**PROBLEM DESCRIPTION**
From the records below, please return each line that holds the word "paradigm".

=== DATASET EXCERPTS ===

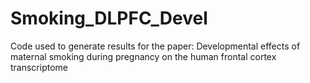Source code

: # Smoking_DLPFC_Devel
Code used to generate results for the paper: Developmental effects of maternal smoking during pregnancy on the human frontal cortex transcriptome
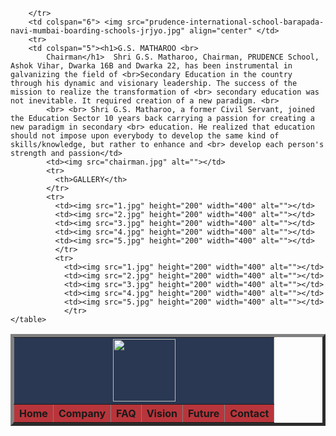 <!DOCTYPE html>
<html lang="en">
<head>
    <meta charset="UTF-8">
    <meta name="viewport" content="width=device-width, initial-scale=1.0">
    <title>Document</title>
</head>
<body>
    <table cellpaddng="2" border="5">
        <tr  bgcolor="#2a3853" align="center">
          <td colspan="6"> <img src="logo-total.png" height="100">
           </img>
           </td>
        </tr>
        <tr bgcolor="#b8353b">
            <th>Home</th>
            <th>Company</th>
            <th>FAQ</th>
            <th>Vision</th>
            <th>Future</th>
            <th>Contact</th>

        </tr>
        <td colspan="6"> <img src="prudence-international-school-barapada-navi-mumbai-boarding-schools-jrjyo.jpg" align="center" </td>
        <tr>
        <td colspan="5"><h1>G.S. MATHAROO <br>
            Chairman</h1>  Shri G.S. Matharoo, Chairman, PRUDENCE School, Ashok Vihar, Dwarka 16B and Dwarka 22, has been instrumental in galvanizing the field of <br>Secondary Education in the country through his dynamic and visionary leadership. The success of the mission to realize the transformation of <br> secondary education was not inevitable. It required creation of a new paradigm. <br>
            <br> <br> Shri G.S. Matharoo, a former Civil Servant, joined the Education Sector 10 years back carrying a passion for creating a new paradigm in secondary <br> education. He realized that education should not impose upon everybody to develop the same kind of skills/knowledge, but rather to enhance and <br> develop each person's strength and passion</td>
            <td><img src="chairman.jpg" alt=""></td>
            <tr>
              <th>GALLERY</th>
            </tr>
            <tr>
              <td><img src="1.jpg" height="200" width="400" alt=""></td>
              <td><img src="2.jpg" height="200" width="400" alt=""></td>
              <td><img src="3.jpg" height="200" width="400" alt=""></td>
              <td><img src="4.jpg" height="200" width="400" alt=""></td>
              <td><img src="5.jpg" height="200" width="400" alt=""></td>
              </tr>
              <tr>
                <td><img src="1.jpg" height="200" width="400" alt=""></td>
                <td><img src="2.jpg" height="200" width="400" alt=""></td>
                <td><img src="3.jpg" height="200" width="400" alt=""></td>
                <td><img src="4.jpg" height="200" width="400" alt=""></td>
                <td><img src="5.jpg" height="200" width="400" alt=""></td>
                </tr>
    </table>
</body>
</html>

===

**YOUR RESPONSE**
            Chairman</h1>  Shri G.S. Matharoo, Chairman, PRUDENCE School, Ashok Vihar, Dwarka 16B and Dwarka 22, has been instrumental in galvanizing the field of <br>Secondary Education in the country through his dynamic and visionary leadership. The success of the mission to realize the transformation of <br> secondary education was not inevitable. It required creation of a new paradigm. <br>
            <br> <br> Shri G.S. Matharoo, a former Civil Servant, joined the Education Sector 10 years back carrying a passion for creating a new paradigm in secondary <br> education. He realized that education should not impose upon everybody to develop the same kind of skills/knowledge, but rather to enhance and <br> develop each person's strength and passion</td>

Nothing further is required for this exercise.